BRIEF: Of all the lines in the entries below, give again exactly those starting at the line containing "Page size: 1500x1125." and ending at the line containing "For every layout", both ends included, and no others.
(RECORD EXTRACTS Opens)
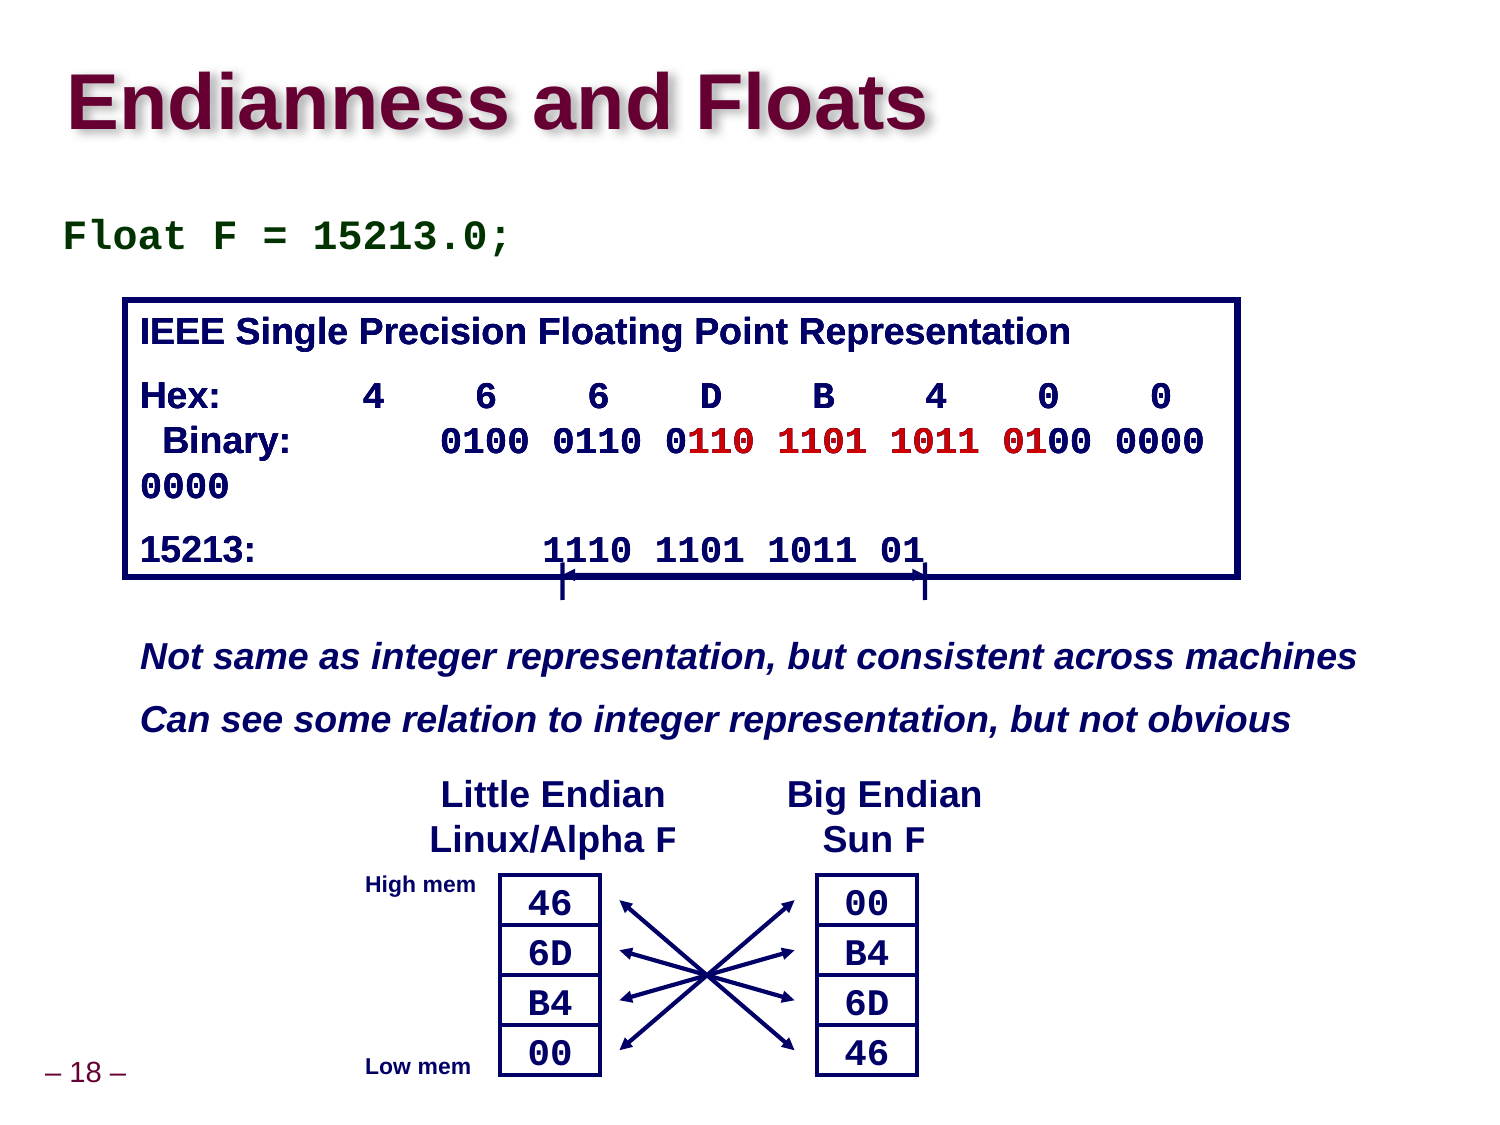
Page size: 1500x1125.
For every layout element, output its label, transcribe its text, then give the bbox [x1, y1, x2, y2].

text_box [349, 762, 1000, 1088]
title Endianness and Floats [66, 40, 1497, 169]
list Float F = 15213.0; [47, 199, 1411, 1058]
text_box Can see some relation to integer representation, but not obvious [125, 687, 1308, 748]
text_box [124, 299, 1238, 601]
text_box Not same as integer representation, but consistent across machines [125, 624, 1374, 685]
(RECORD EXTRACTS Closes)
(RECORD EXTRACTS Opens)
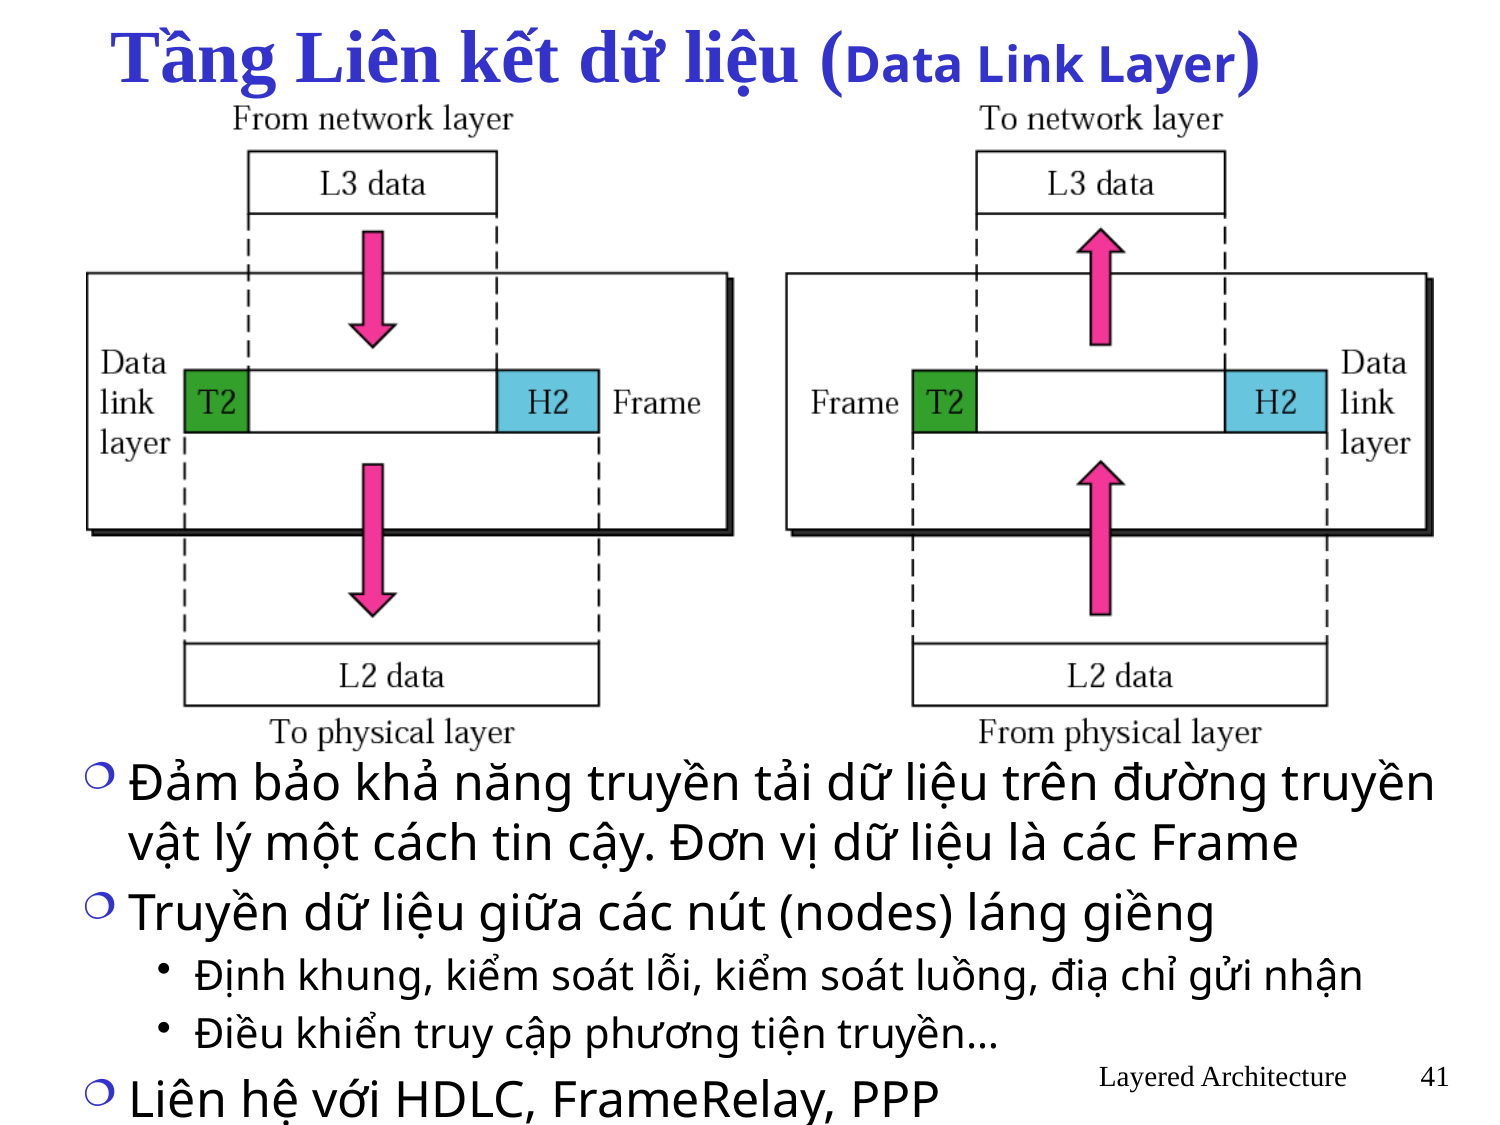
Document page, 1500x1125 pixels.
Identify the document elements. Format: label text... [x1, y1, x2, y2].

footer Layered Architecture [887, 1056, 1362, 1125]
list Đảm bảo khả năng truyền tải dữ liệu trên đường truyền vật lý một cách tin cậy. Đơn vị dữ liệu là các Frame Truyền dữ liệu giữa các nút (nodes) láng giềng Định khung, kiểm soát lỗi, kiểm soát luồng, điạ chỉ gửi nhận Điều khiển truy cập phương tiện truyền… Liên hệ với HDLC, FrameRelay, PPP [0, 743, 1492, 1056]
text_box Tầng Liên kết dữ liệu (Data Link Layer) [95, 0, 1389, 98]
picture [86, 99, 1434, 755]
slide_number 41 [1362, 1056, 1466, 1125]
(RECORD EXTRACTS Closes)
ANSWER TO THIS TASK:
Page size: 1500x1125.
For every layout element, output its label, transcribe its text, then give the bbox [x1, y1, x2, y2].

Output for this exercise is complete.